EXERCISE INPUT:
▬▬▬

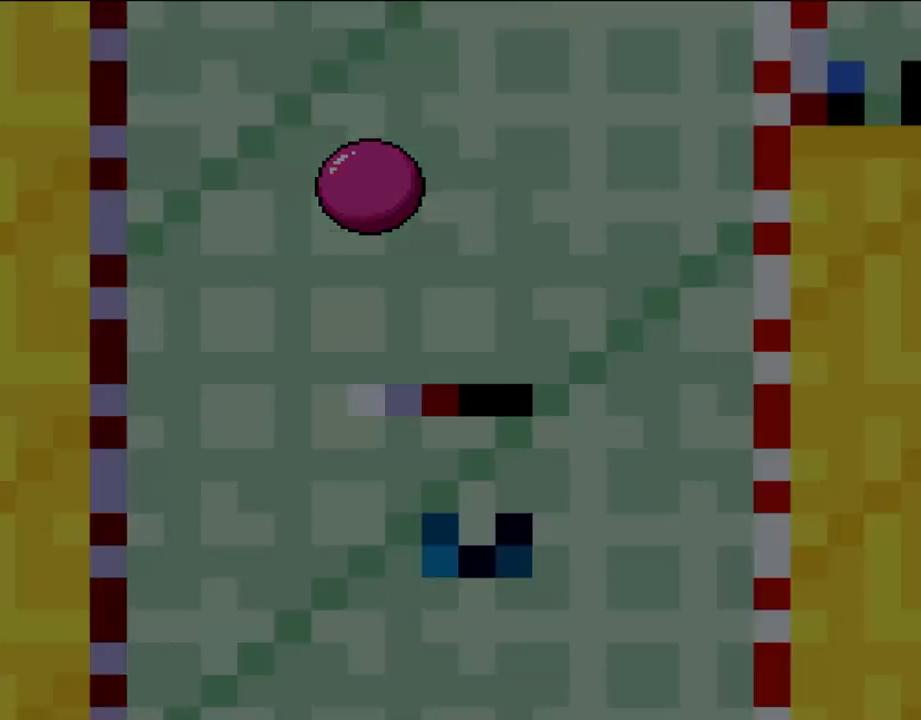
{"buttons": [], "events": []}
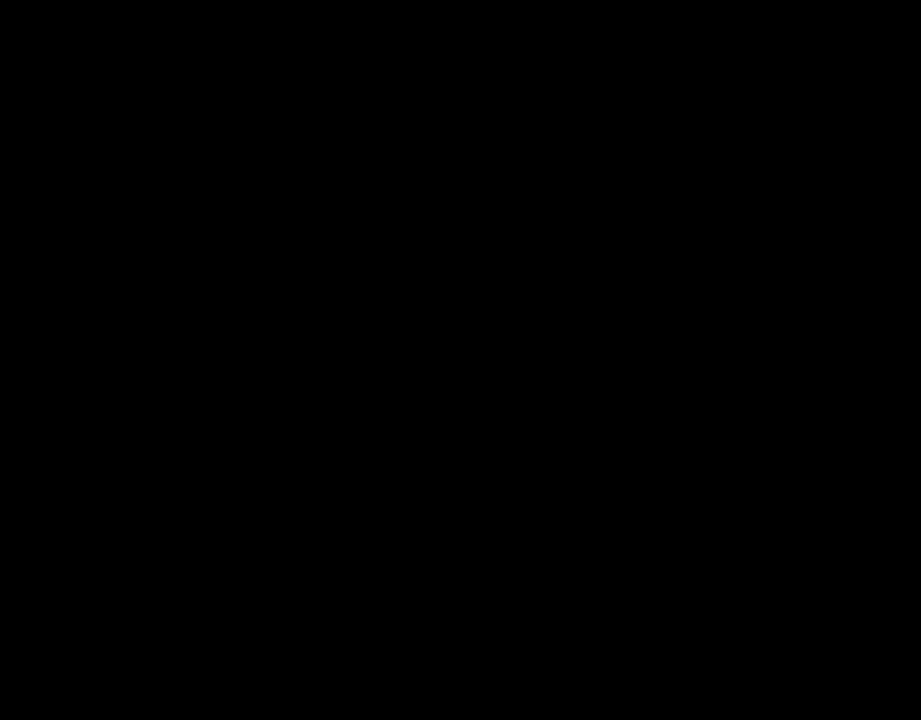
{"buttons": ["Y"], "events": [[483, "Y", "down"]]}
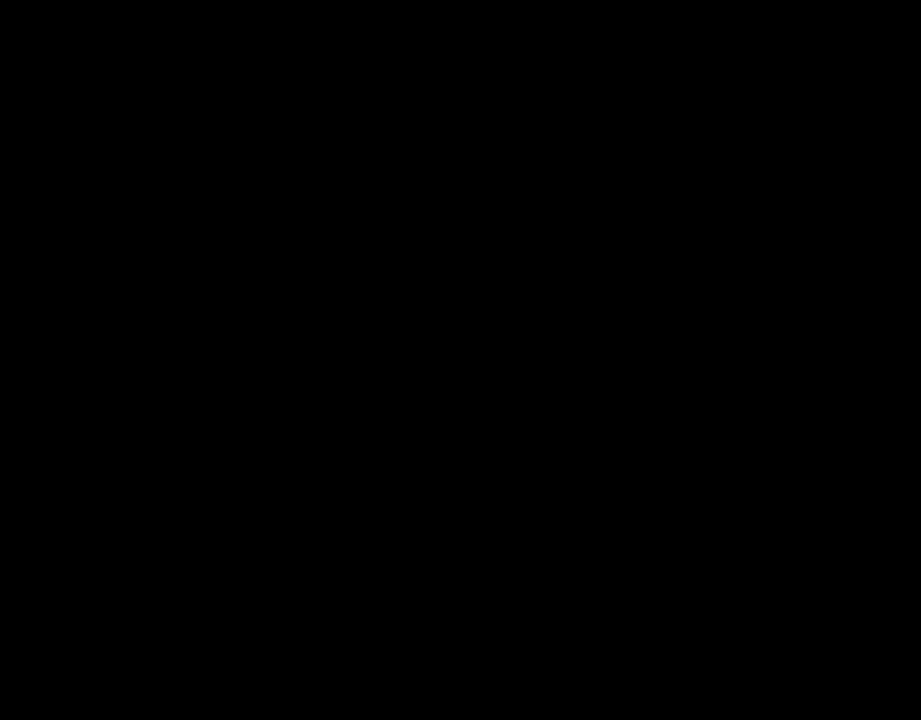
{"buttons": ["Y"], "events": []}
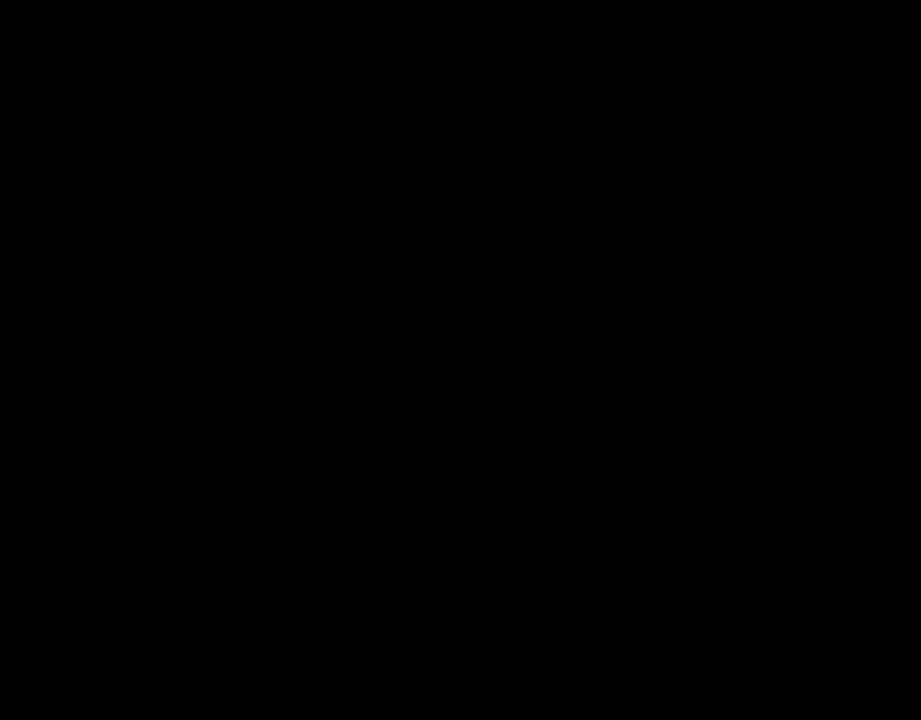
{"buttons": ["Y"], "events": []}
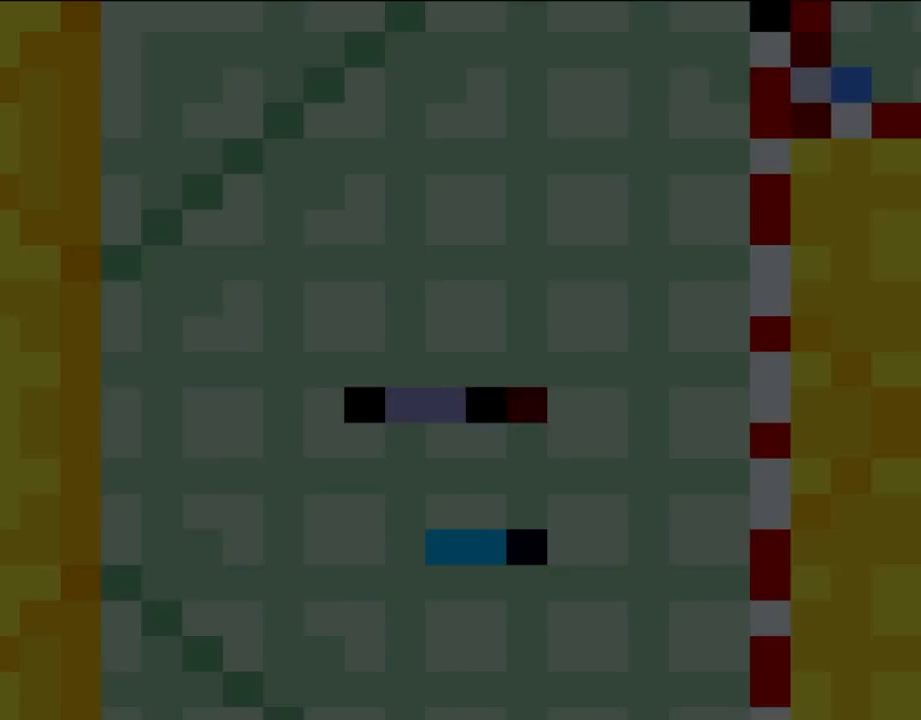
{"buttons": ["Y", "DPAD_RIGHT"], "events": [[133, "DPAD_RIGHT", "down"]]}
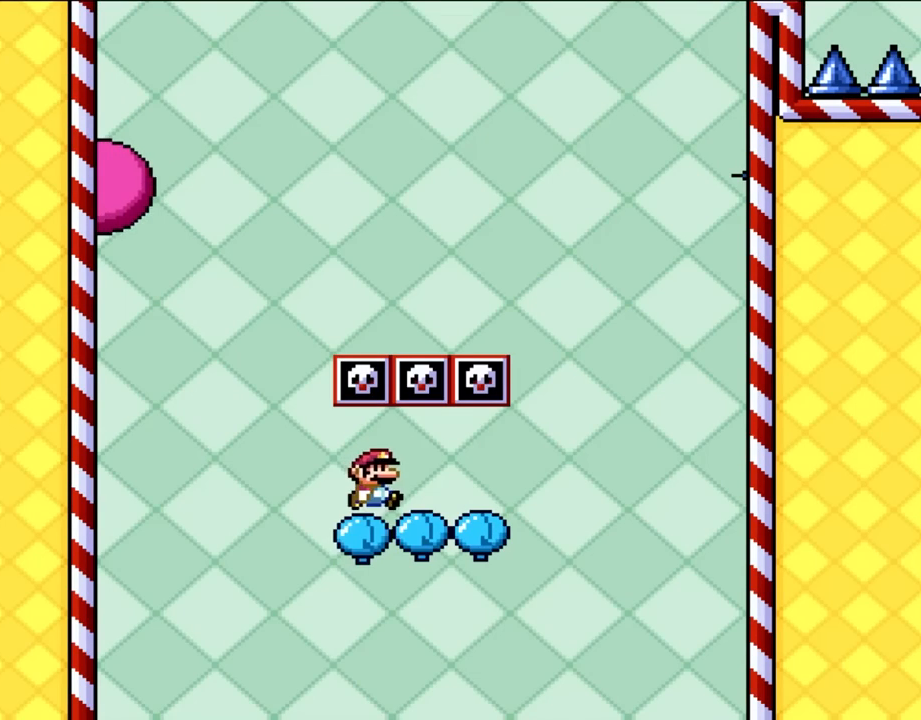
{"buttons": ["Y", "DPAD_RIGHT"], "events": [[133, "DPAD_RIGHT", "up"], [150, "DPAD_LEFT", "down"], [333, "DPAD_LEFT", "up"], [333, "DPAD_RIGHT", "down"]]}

▬▬▬

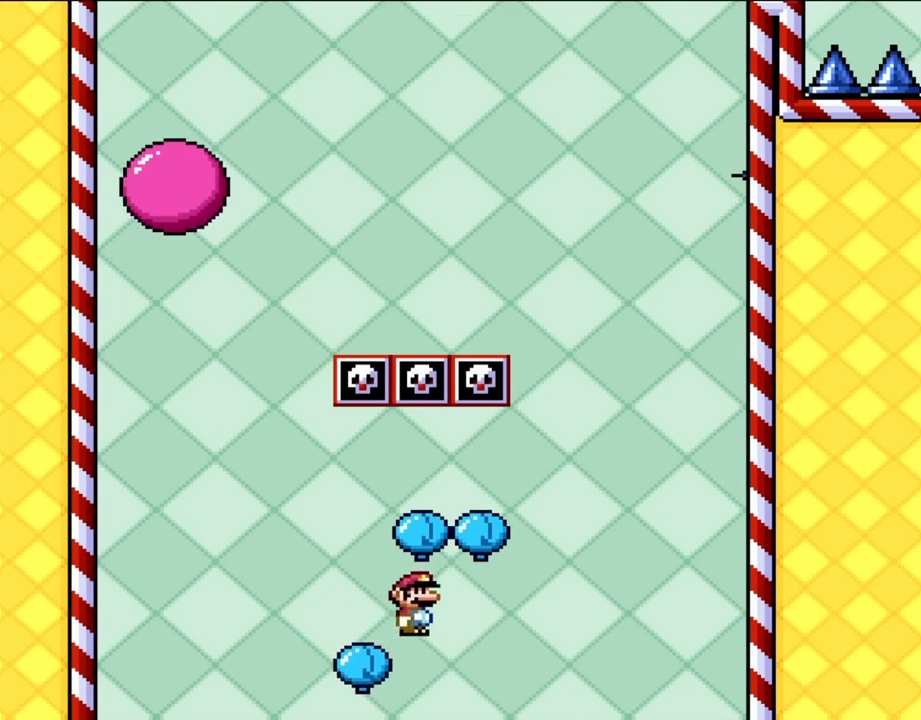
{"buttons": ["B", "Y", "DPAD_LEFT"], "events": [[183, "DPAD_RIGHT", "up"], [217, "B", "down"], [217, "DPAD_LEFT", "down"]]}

▬▬▬

Copy out every line of the listing where the word "down" occurs.

SOLUTION TO THE PROBLEM:
{"buttons": ["Y"], "events": [[483, "Y", "down"]]}
{"buttons": ["Y", "DPAD_RIGHT"], "events": [[133, "DPAD_RIGHT", "down"]]}
{"buttons": ["Y", "DPAD_RIGHT"], "events": [[133, "DPAD_RIGHT", "up"], [150, "DPAD_LEFT", "down"], [333, "DPAD_LEFT", "up"], [333, "DPAD_RIGHT", "down"]]}
{"buttons": ["B", "Y", "DPAD_LEFT"], "events": [[183, "DPAD_RIGHT", "up"], [217, "B", "down"], [217, "DPAD_LEFT", "down"]]}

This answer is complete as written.